Monthly Archives: August 2012

From Kings of Cornwall to the Annals of Wales in three small clicks

I am off to Cornwall next weekend for a week with the family and as with anything and anywhere I go it got me thinking of the history of the place.  So away I go googling to see what I could find on my favourite subject the Kingship.

Now within a couple of links I got onto Dungarth who was referred to as ‘rex Cerniu’,  King of Cornwall in the Annales Cambriae (Annals of Wales) as being drowned in 876.

I decieded to check deeper in to the Annales and was just in awe.  They are a set of complex Cambro-Latin chronicles deriving from a text compiled from different sources St Davids, Dyfed, Wales before the 10th Century.   Although the name mentions Wales there are events from all around the British Isles listed hence how I found the snippet on Dungarth.  The text also mentions Arthur and is argued to show his true existence.

Now the bit that I really wanted to share is the fact that the Annales are transcribed from the original text online.

Well worth a read and I was well and truly side tracked this morning.   I think it is great that we have the preservation of such texts and people who are willing to go and put the effort in to benefit everyone.   The page is now bookmarked and I am sure I will visit it time and time again to read!

Aella, King of Deira.

When you think of England and you think of all the different accents and dialects there are within the few hundred miles that separate the English channel and Hadrian’s Wall, it may be more easier to picture how fragmented the land once was.  England wasn’t always England.   The joining of the last fragmentation brought Northumbria in with Wessex, East Anglia and Mercia uniting them all as England. 

Northumbria it’s self was not always as one and was a make up of smaller kingdoms. 

One of these was Deira.  According to Simeon of Durham (died after 1129) it lay on the east coast of what would become England between the Humber and the Tyne.  Although the land north of the Tees was wasteland and useless.  It’s capital would of been Ebrauc which is now modern day York.

[Tasks for this exercise]:
a: Using the blog post above, decide whether each statement agrees with it. Answer yes or no for each, and quote the words of the blog post that decide it.
(i) Dungarth, King of Cornwall, is recorded as having drowned in 876.
(ii) The Annales Cambriae derive from a text compiled after the 10th century.
(iii) Deira's capital, Ebrauc, is now York.
b: According to the blog post above, which kingdoms were united as England? List them all.

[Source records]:
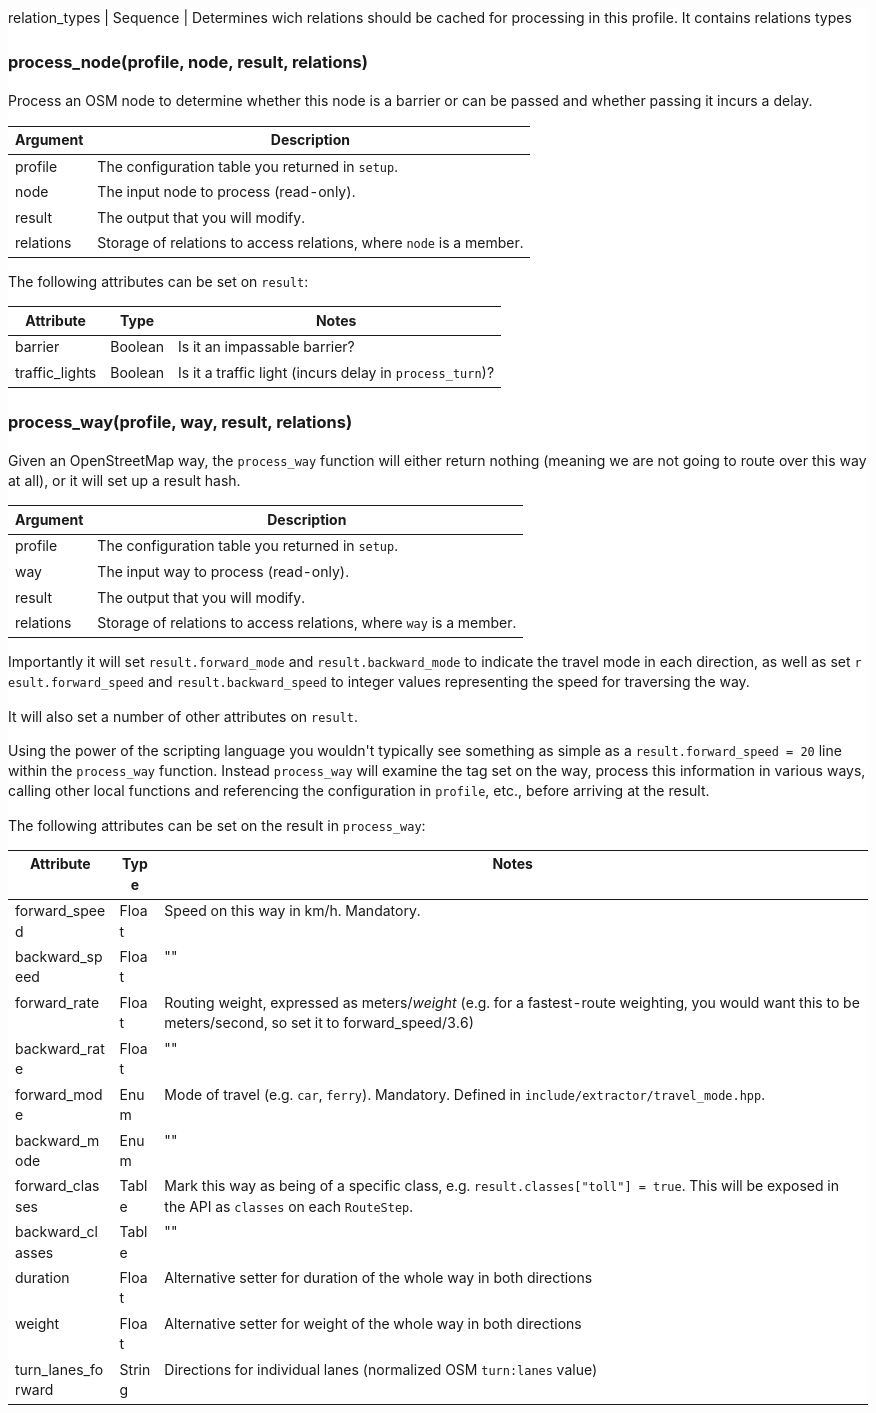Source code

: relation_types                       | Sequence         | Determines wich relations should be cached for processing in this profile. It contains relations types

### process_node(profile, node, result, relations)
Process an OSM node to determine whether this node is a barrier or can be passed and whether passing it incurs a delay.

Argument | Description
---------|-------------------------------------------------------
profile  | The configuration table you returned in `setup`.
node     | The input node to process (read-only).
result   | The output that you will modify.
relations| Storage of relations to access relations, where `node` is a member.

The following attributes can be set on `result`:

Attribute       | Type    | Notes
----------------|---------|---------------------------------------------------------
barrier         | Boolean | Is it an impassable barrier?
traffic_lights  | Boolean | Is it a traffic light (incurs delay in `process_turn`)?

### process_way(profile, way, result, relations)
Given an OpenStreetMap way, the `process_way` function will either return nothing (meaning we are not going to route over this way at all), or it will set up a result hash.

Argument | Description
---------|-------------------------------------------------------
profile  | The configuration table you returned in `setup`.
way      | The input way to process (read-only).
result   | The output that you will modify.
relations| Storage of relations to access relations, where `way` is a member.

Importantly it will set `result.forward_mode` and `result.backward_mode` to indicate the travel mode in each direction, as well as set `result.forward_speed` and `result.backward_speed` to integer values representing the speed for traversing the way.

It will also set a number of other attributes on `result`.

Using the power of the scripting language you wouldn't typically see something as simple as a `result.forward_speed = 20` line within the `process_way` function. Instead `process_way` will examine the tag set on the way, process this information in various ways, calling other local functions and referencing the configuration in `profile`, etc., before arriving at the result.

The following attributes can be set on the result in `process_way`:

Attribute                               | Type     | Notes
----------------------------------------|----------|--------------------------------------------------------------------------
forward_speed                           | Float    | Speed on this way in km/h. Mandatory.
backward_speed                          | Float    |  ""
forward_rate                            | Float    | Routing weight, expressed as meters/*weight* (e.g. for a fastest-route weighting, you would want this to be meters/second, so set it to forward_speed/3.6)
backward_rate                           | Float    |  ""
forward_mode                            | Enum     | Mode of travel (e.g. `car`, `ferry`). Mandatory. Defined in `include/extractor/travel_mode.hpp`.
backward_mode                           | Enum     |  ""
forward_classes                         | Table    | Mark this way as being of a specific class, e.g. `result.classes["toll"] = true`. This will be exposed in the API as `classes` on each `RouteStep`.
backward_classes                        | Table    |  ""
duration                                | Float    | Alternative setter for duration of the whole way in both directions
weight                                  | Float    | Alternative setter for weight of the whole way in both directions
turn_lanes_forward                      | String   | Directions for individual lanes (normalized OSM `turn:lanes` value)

[Answers for this exercise]:
a:
(i) Yes: "as being drowned in 876"
(ii) No: "deriving from a text compiled from different sources St Davids, Dyfed, Wales before the 10th Century"
(iii) Yes: "It’s capital would of been Ebrauc which is now modern day York"

b: Northumbria, Wessex, East Anglia, Mercia